In a recent blog post, San Francisco-based crypto exchange Okcoin warned about “elder fraud,” adding that the elderly are the highest risk group affected by online scams.
Following an investigation, the company’s risk team intercepted $1 million in stolen Ethereum and Tether and returned the tokens to the rightful owners.
How Okcoin recovered the stolen crypto
The starting point was a report from an 84-year-old user who contacted Okcoin for help after being scammed in April.
“We were scammed and they cleaned out our meager savings. […] Without it we can’t make it. Please help us. Thank you.”
Investigations revealed that the user was one of many victims who an international scam ring had targeted. Investigators estimated that the gang had netted over $4.1 million through their operations.

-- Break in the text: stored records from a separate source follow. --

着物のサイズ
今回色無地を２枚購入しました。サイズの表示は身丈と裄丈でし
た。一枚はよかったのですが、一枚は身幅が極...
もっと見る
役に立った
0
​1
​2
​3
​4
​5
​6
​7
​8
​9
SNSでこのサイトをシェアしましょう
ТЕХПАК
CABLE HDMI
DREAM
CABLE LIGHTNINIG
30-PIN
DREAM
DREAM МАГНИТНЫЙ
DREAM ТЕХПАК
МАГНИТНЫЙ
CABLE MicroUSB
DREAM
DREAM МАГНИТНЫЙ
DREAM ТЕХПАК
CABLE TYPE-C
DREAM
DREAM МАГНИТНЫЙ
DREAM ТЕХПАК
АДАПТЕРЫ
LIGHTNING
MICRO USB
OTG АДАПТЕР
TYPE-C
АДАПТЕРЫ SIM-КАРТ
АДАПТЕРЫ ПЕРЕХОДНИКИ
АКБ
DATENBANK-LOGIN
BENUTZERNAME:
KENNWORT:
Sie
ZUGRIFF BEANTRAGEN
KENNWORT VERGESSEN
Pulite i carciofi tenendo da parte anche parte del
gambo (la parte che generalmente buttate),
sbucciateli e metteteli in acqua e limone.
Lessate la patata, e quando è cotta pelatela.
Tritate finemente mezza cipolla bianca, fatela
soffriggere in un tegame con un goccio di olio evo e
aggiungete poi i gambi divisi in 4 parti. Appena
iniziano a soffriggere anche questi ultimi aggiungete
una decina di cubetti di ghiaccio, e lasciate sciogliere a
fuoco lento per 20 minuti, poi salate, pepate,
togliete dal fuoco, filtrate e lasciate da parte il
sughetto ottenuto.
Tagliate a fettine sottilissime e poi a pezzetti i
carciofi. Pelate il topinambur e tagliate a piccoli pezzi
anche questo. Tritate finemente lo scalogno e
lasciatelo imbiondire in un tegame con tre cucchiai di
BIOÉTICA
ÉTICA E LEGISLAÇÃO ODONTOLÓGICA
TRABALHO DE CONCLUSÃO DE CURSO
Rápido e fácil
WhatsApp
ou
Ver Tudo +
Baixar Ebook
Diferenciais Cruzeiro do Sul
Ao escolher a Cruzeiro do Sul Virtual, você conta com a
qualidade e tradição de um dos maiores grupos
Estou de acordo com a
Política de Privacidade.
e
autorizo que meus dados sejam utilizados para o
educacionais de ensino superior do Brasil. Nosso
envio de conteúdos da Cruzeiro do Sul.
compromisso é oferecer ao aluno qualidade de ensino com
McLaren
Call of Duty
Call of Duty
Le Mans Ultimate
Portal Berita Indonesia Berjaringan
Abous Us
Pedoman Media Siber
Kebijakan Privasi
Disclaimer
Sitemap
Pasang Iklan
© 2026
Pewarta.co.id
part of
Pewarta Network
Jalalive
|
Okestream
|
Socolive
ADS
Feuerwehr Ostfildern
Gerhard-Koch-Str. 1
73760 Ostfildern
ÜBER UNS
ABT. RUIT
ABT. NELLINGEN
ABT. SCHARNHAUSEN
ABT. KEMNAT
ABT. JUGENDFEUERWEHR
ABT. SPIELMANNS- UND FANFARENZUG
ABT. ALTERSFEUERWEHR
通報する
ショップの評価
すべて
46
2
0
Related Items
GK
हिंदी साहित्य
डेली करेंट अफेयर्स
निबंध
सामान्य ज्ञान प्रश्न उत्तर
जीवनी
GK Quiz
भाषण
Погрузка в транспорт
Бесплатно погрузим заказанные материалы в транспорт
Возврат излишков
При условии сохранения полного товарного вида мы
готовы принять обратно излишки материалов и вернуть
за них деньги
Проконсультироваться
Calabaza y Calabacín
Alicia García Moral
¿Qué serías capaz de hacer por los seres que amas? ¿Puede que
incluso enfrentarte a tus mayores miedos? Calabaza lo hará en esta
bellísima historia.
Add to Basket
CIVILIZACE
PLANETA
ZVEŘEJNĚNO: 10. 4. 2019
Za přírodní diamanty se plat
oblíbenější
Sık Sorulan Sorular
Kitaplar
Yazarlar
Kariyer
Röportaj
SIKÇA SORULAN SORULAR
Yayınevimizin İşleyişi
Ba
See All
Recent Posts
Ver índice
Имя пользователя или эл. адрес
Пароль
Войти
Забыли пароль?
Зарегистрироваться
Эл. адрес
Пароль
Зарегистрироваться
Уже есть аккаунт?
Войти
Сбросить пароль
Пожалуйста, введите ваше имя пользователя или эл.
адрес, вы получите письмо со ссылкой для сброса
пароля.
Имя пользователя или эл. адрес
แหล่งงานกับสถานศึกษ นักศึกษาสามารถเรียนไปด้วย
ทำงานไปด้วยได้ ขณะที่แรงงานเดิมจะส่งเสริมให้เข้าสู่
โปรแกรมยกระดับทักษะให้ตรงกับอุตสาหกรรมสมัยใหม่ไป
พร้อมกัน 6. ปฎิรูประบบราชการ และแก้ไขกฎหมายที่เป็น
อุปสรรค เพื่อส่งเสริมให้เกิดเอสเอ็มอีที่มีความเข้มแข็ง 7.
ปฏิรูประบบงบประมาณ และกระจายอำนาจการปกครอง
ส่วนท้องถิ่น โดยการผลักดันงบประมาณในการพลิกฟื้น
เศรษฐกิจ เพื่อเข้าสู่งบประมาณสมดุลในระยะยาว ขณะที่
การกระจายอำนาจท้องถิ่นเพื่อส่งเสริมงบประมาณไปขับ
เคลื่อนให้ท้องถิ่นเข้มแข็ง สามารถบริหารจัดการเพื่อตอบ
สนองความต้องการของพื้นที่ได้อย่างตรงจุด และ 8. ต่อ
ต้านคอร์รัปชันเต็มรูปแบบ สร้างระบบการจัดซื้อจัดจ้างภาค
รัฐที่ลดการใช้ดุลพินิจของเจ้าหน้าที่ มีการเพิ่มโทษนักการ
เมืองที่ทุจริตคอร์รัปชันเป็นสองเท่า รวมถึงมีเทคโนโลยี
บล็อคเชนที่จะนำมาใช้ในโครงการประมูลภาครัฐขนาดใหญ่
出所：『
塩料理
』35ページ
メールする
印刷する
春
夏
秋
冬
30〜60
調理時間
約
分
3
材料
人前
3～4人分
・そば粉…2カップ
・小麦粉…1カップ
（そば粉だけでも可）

Critics argue that criminals prefer cryptocurrencies due to their pseudo-anonymous nature. However, in this case, Okcoin was able to monitor the scammers’ wallets using blockchain analysis.
Things came to a head when the scammers tried to launder the stolen funds by sending tokens to an unnamed centralized entity. Although not explicitly stated in the post, it’s common knowledge that centralized exchanges are in contact with one another and agree to freeze accounts suspected of criminal activity.
From there, the $1 million in ETH and USDT was recovered and returned to the victims.
Online scammers target the elderly
Quoting data from a 2021 elder fraud report conducted by the FBI, Okcoin said scammers “routinely target the elderly due to their lack of technical knowledge.”
The report showed that people over 60 are the most vulnerable age group — with the most incidents of scams and the highest loss in dollar terms. By contrast, people under 20 had the lowest number of incidents and the lowest loss in dollar terms.
“The FBI’s 2021 Elder Fraud Report showed that 92,371 Americans over the age of 60 were scammed in 2021, losing a combined $1.7 billion. This is a 74% increase in losses from 2020 and by far the most of any age group.”
In the hope of tackling the issue, the crypto exchange wanted to publicize the most common way the elderly fall victim, the tech support scam.
Tech support scams involve scammers impersonating staff from well-known tech firms, such as Microsoft or Google. They persuade the victim to install remote access software under the guise of fixing a non-existent issue.
Once installed, the scammer can access the victim’s financial accounts and emails. Okcoin recommends checking in on elderly relatives often.